The doctor had me wear a portable heart monitor around for 24 hours. It recorded all my blips and flips. It’s PAC ad PVC. Which is what?

Oh, wise Internet, what have you to say?

“Premature Atrial Contraction (PAC) and Premature Ventricular Contraction (PVC): PVCs are usually considered minor arrhythmias, in which the person may feel a fluttering or pounding in the chest caused by an early or extra beat. PACs and PVCs are very common, and are what happens when it feels like your heart “skips” a beat. It doesn’t skip a beat — an extra beat actually comes sooner than normal. Occasional premature beats are common and considered normal, but in some cases they can indicate an underlying medical problem or heart condition.”

So. Nothing to worry about. Unless it’s something to worry about. Which it isn’t. Unless it is. Oh, and reduce stress. Right away. I mean, like yesterday, not “right away now, this second.” Like ten years ago I should have started with the stress reduction.

Are we clear? (Yeah, which now that I type that, makes me think of the 8,000 images I’ve seen — all on TV and in movies — of people getting the paddles to the chest in the ER or on the street. No more “Grey’s Anatomy,” I’m through.) (Please let me live a super-long life, God. Please let my ticker just be a little bit quirky, not bum. I am worried I have a bum ticker now.) (That’s what old people say, right? “Yeah, doc told me I got a bum ticker.)

Doctor’s orders: No caffeine (maybe 1/2 a cup a day is OK, maybe not); weak black tea is OK (but not more than one cup); no booze (maybe 1/2 a glass of wine occasionally, maybe not, we’ll have to see how my heart “responds”); a little bit of dark chocolate is OK, but not too much; get in better cardiovascular shape, but watch out if my heart starts going too crazy if I work out too hard. Lose some weight (I’m about 25 pounds overweight, which to me is like, whatever. I’m all, “I’m curvy, OK? Shut up.” But the 25 needs to go.)

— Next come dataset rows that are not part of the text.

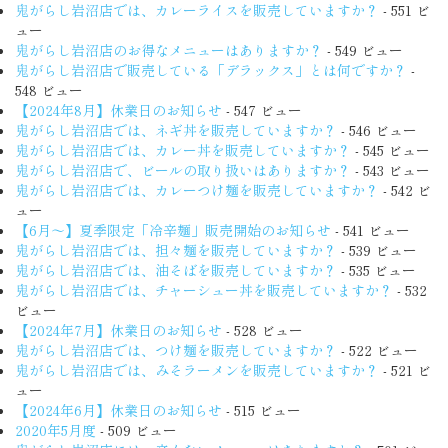
鬼がらし岩沼店では、カレーライスを販売していますか？
- 551 ビ
ュー
鬼がらし岩沼店のお得なメニューはありますか？
- 549 ビュー
鬼がらし岩沼店で販売している「デラックス」とは何ですか？
-
548 ビュー
【2024年8月】休業日のお知らせ
- 547 ビュー
鬼がらし岩沼店では、ネギ丼を販売していますか？
- 546 ビュー
鬼がらし岩沼店では、カレー丼を販売していますか？
- 545 ビュー
鬼がらし岩沼店で、ビールの取り扱いはありますか？
- 543 ビュー
鬼がらし岩沼店では、カレーつけ麺を販売していますか？
- 542 ビ
ュー
【6月〜】夏季限定「冷辛麺」販売開始のお知らせ
- 541 ビュー
鬼がらし岩沼店では、担々麺を販売していますか？
- 539 ビュー
鬼がらし岩沼店では、油そばを販売していますか？
- 535 ビュー
鬼がらし岩沼店では、チャーシュー丼を販売していますか？
- 532
ビュー
【2024年7月】休業日のお知らせ
- 528 ビュー
鬼がらし岩沼店では、つけ麺を販売していますか？
- 522 ビュー
鬼がらし岩沼店では、みそラーメンを販売していますか？
- 521 ビ
ュー
【2024年6月】休業日のお知らせ
- 515 ビュー
2020年5月度
- 509 ビュー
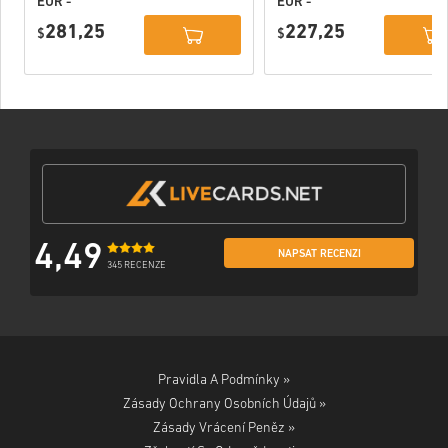
EUR -
EUR -
PlayStation
PlayStation
281,25
227,25
Network
$
Network
$
Portugal
Portugal
4,49
NAPSAT RECENZI
345 RECENZE
Pravidla A Podmínky »
Zásady Ochrany Osobních Údajů »
Zásady Vrácení Peněz »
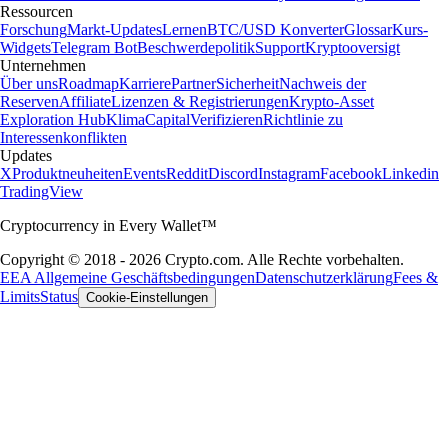
Ressourcen
Forschung
Markt-Updates
Lernen
BTC/USD Konverter
Glossar
Kurs-
Widgets
Telegram Bot
Beschwerdepolitik
Support
Kryptooversigt
Unternehmen
Über uns
Roadmap
Karriere
Partner
Sicherheit
Nachweis der
Reserven
Affiliate
Lizenzen & Registrierungen
Krypto-Asset
Exploration Hub
Klima
Capital
Verifizieren
Richtlinie zu
Interessenkonflikten
Updates
X
Produktneuheiten
Events
Reddit
Discord
Instagram
Facebook
Linkedin
TradingView
Cryptocurrency in Every Wallet™
Copyright © 2018 - 2026 Crypto.com. Alle Rechte vorbehalten.
EEA Allgemeine Geschäftsbedingungen
Datenschutzerklärung
Fees &
Limits
Status
Cookie-Einstellungen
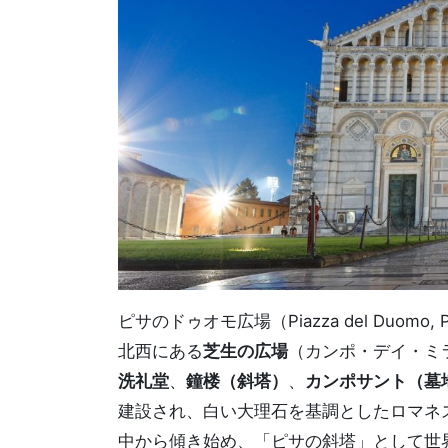
ピサのドゥオモ広場（Piazza del Duomo, 
北西にある
芝生の広場
（カンポ・デイ・ミ
洗礼堂
、
鐘楼（斜塔）
、
カンポサント（墓
建設され、白い大理石を基調としたロマネ
中から傾き始め、「ピサの斜塔」として世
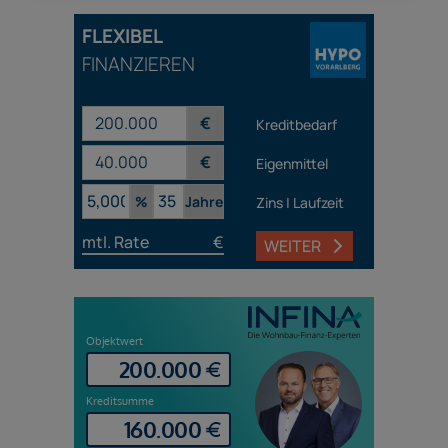
FLEXIBEL
FINANZIEREN
€
Kreditbedarf
€
Eigenmittel
%
Jahre
Zins | Laufzeit
mtl. Rate
€
WEITER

And keep getting my ticker monitored.

I’ve never really thought about my heart much, before right this second. Go schedule yourself a physical, would ya?

and here
Mayo Clinic and
Cleveland Clinic


  1. Marissa says

    WM – first – I found your blog a few weeks ago and it rocks. second – My husband was diagnosed with the same heart thing this year. He’d been feeling skipped beats (turns out they were extra beats) off and on over a year or so. Did two Holter monitorings – first one found nothing, the second one found the extra beats. Still, the doctors gave us nothing more than “probably stress related” and basically told him to chill the fuck out. He has, and we have and he only has symptoms now when we forget to relax. He also cut back on coffee for a while, but since he gave up smoking last year after the first heart scare …the man needs his coffee. I think it’s probably nothing.

    October 2nd, 2007 | #

  2. Karly says

    How scary! And how the hell are you supposed to reduce stress if you can’t have chocolate or alcohol? Those docs are nuts!

    October 3rd, 2007 | #

  3. Daisy says

    I loved your response: “i have it, she has it, we’re both fine!” All things in moderation, and I wish less stress for you and your heart.

    October 3rd, 2007 | #

  4. nan says

    Your heart is a jazz musician, sweetie!

    October 4th, 2007 | #

  5. Kimberly says

    Clearly you march to your own beat. Don’t stress about it.